Abstract

We previously reported behavioral and electrophysiological evidence indicating that superior cervical ganglia (SCG) from rats that developed hypertension as a result of chronic psychosocial stress expressed ganglionic long-term potentiation (gLTP) in vivo. In the present study, we present additional supportive evidence by measuring changes in protein levels of essential signaling molecules in ganglia from chronically stressed rats. We compared protein levels of essential, LTP-related signaling molecules in ganglia isolated from chronic stress-hypertensive rats, known to have expressed gLTP, with those of the same molecules in normal ganglia 1h after eliciting gLTP by high frequency stimulation (HFS) in vitro.

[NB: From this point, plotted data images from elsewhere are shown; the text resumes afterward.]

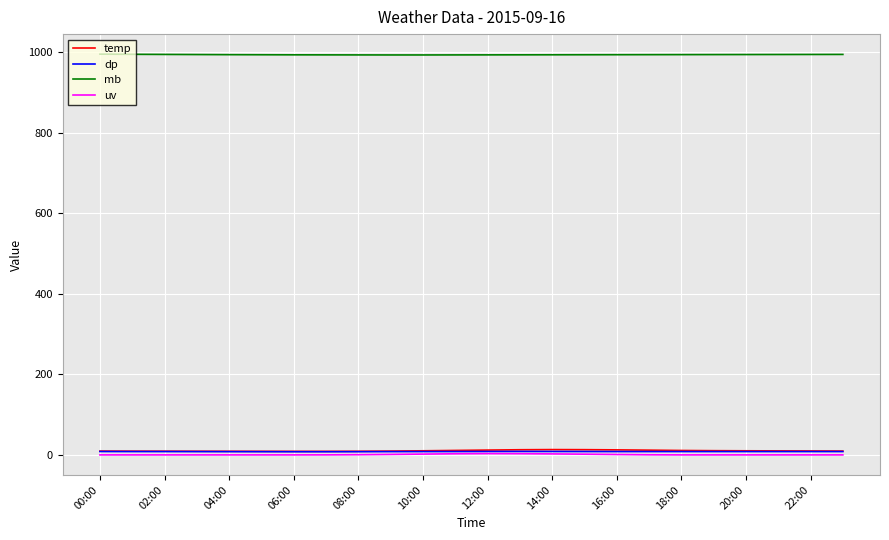

Which series has the largest total across all categories?

mb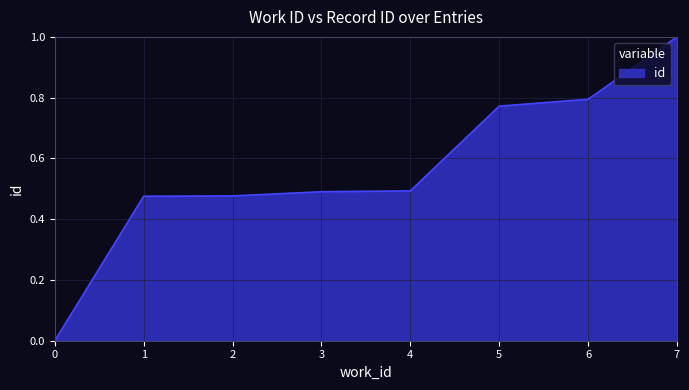

True or false: there are more than 2 points higher than both neighbors.

False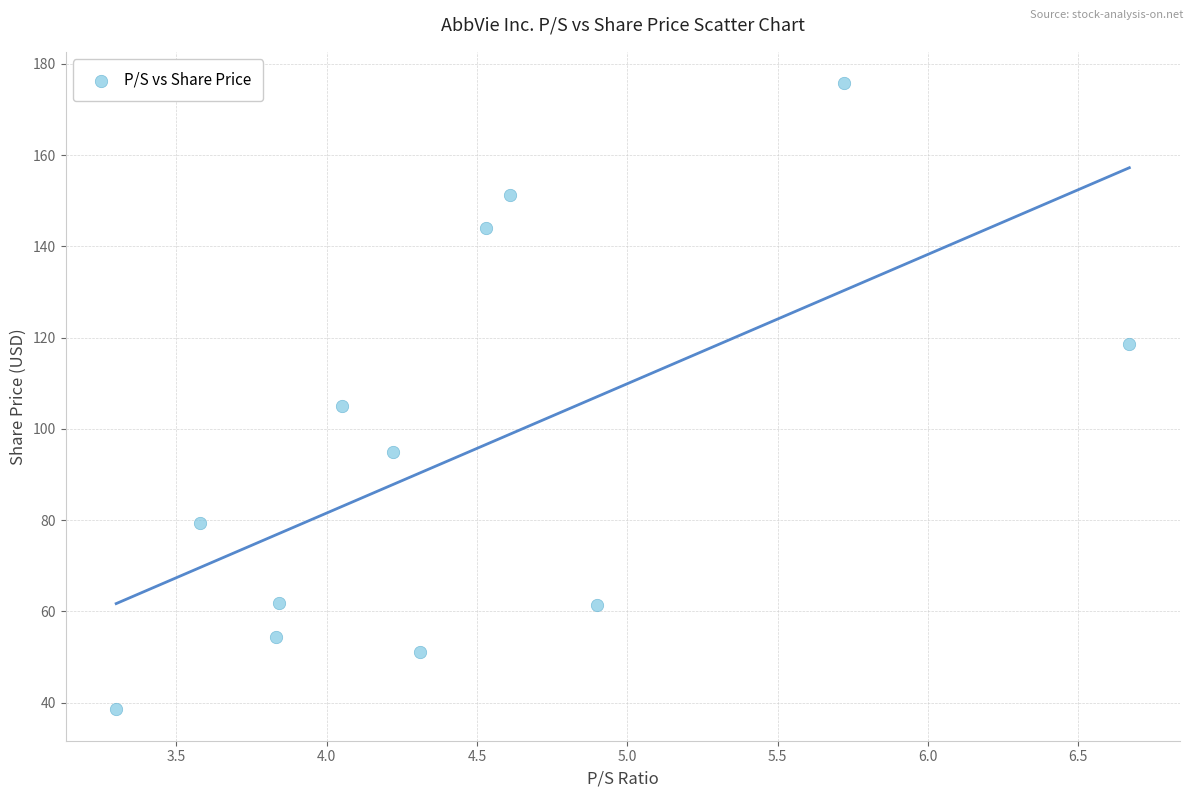

What Y value in the scatter plot is closest to 107?

105.0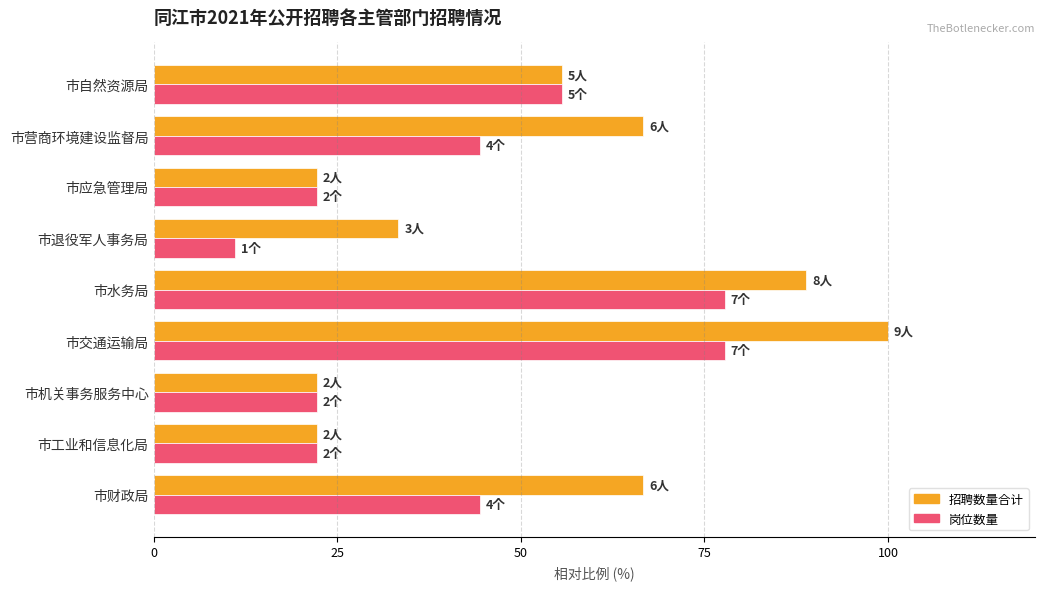

Which series has the largest range (max minus min)?

招聘数量合计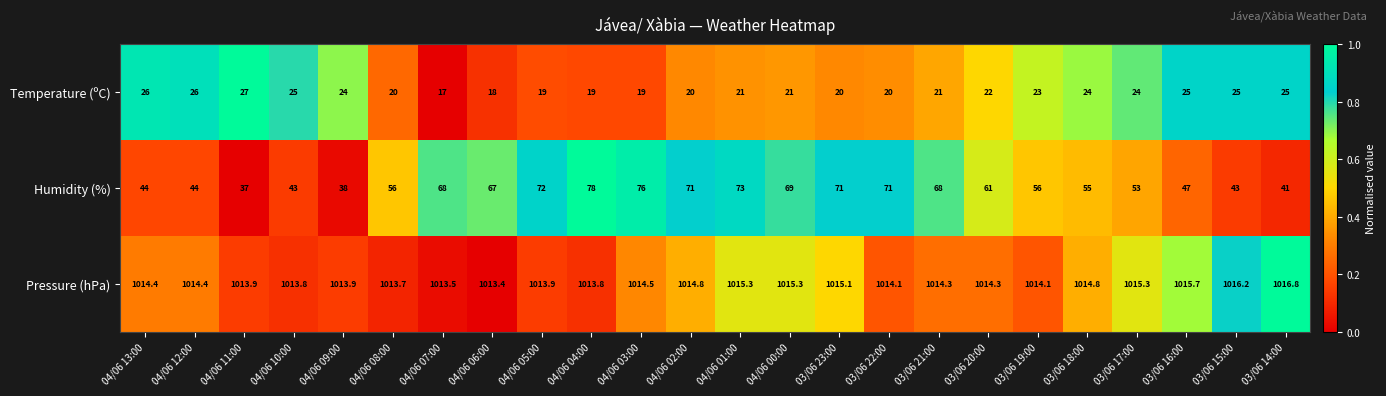

Is it true that Pressure (hPa) equals 278.4 at 04/06 05:00?

False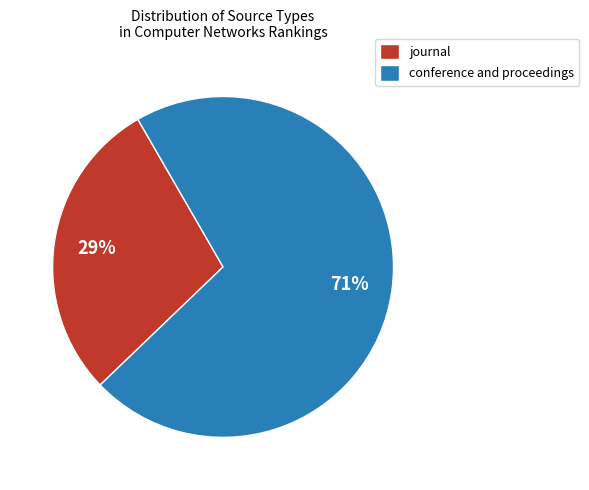

Is there any slice that represents more than half of the pie?

Yes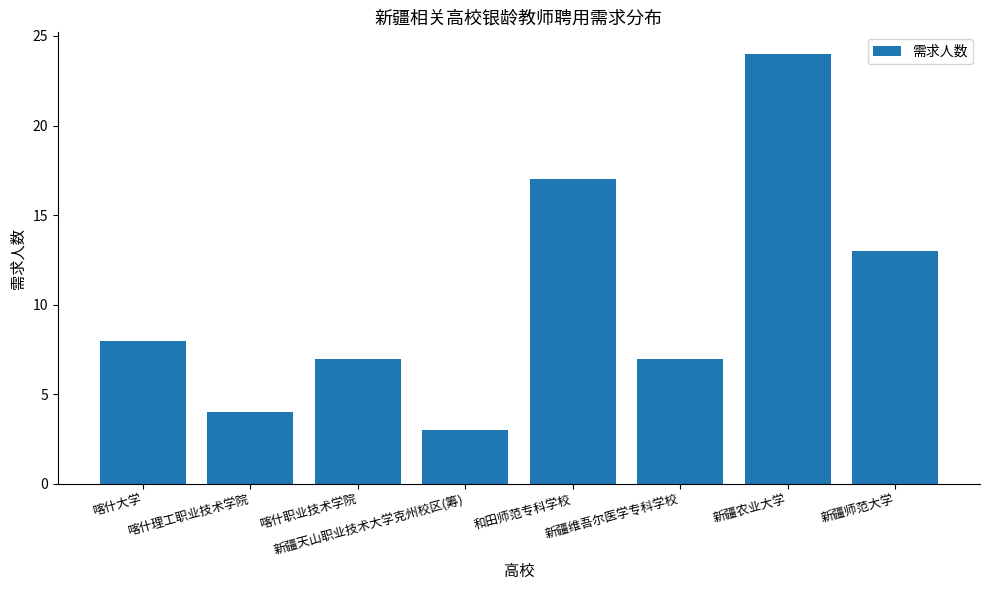

What is the maximum value shown in the chart?

24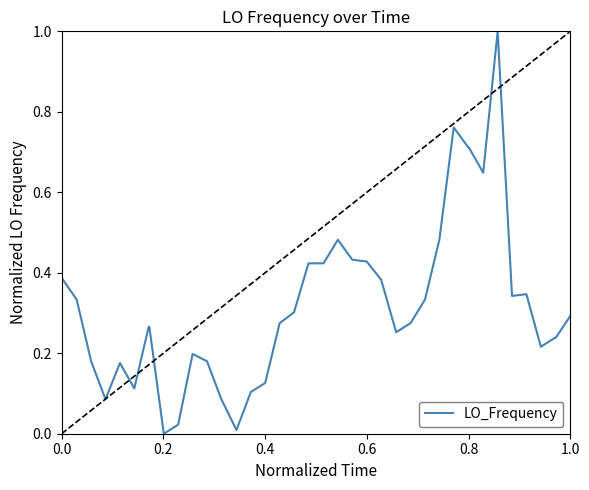

What is the difference between the maximum and minimum values?

1.0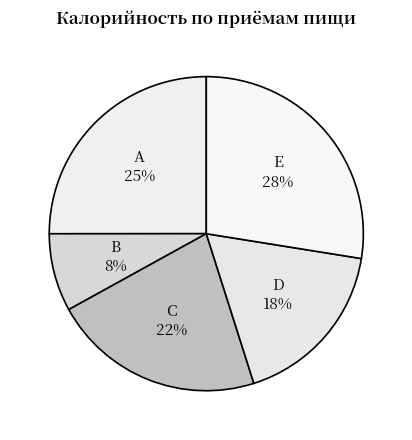

How many segments does this pie chart have?

5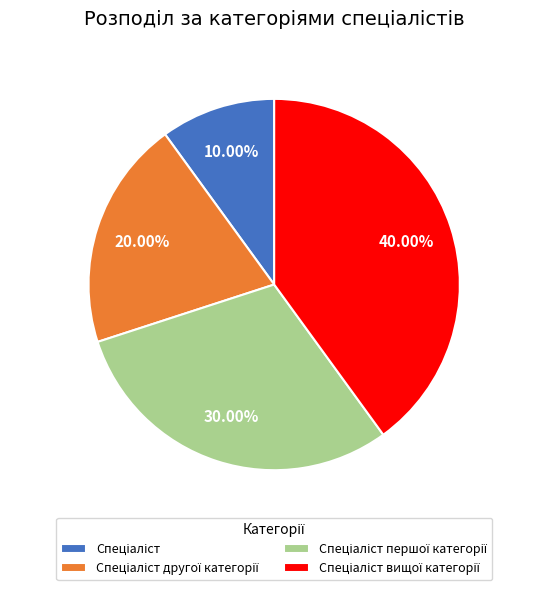

Does any single category account for the majority?

No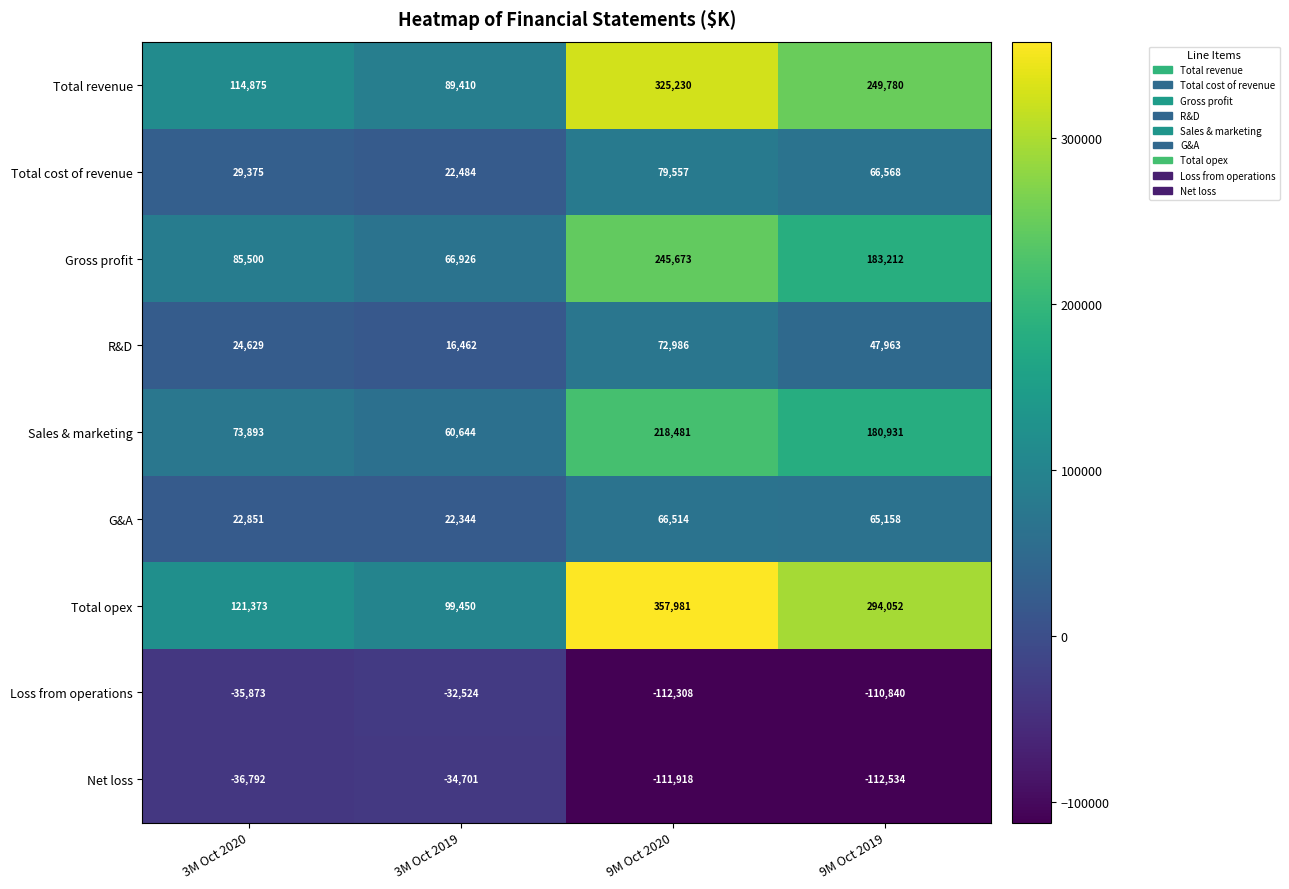

The Gross profit series shows 418500 at 9M Oct 2020. True or false?

False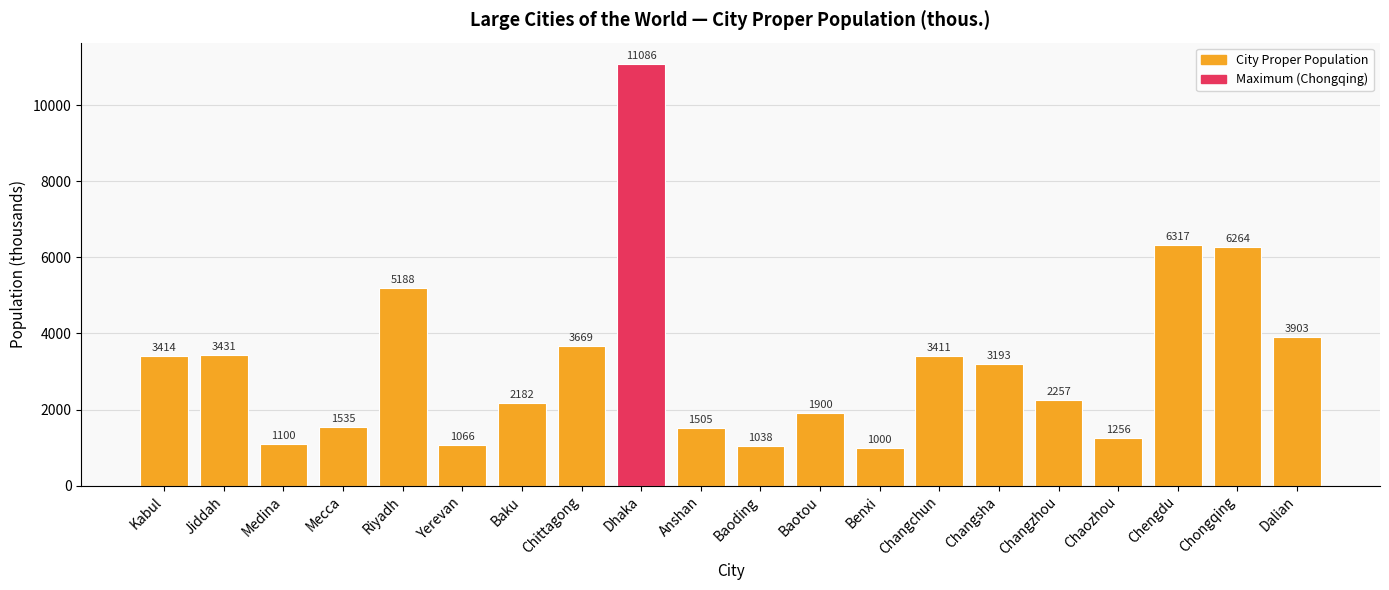

Between Chittagong and Dalian, which is larger?

Dalian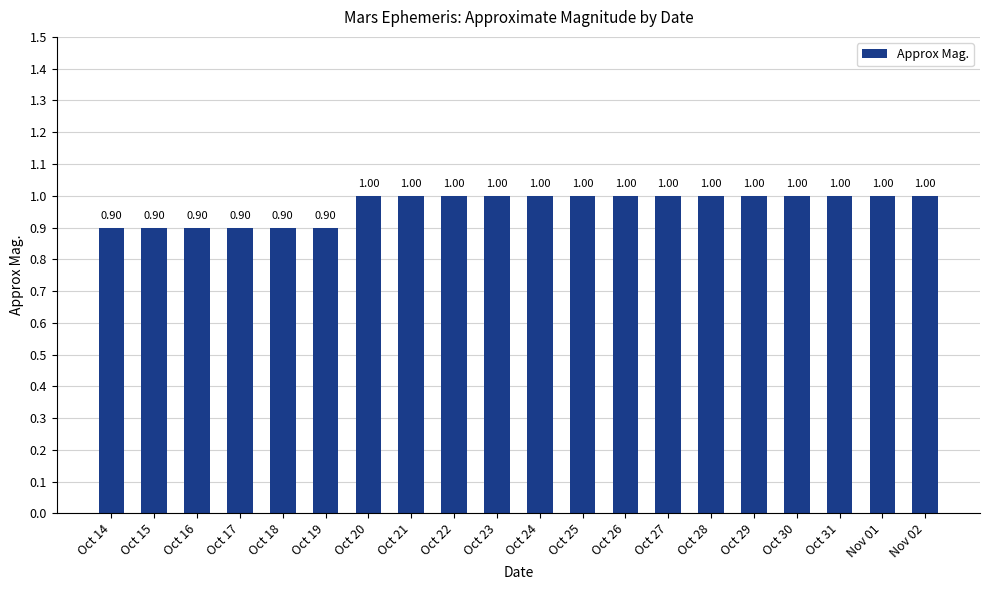

Reading left to right, transcribe all the data shown in this chart.

0.9	0.9	0.9	0.9	0.9	0.9	1.0	1.0	1.0	1.0	1.0	1.0	1.0	1.0	1.0	1.0	1.0	1.0	1.0	1.0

Immunoblot analysis showed a significant increase in the levels of phosphorylated CaMKII, total CaMKII, nitric oxide synthase (NOS-1), and calmodulin in SCG from both chronically stressed rats and from normal rat ganglia in which gLTP was expressed by HFS in vitro. Additionally, there was a parallel reduction in calcineurin protein levels in ganglia from both groups. The present results confirm that ganglia from stressed rats have expressed gLTP in vivo and that synaptic plasticity in sympathetic ganglia may involve a molecular cascade largely similar to that of LTP in the hippocampal CA1 region.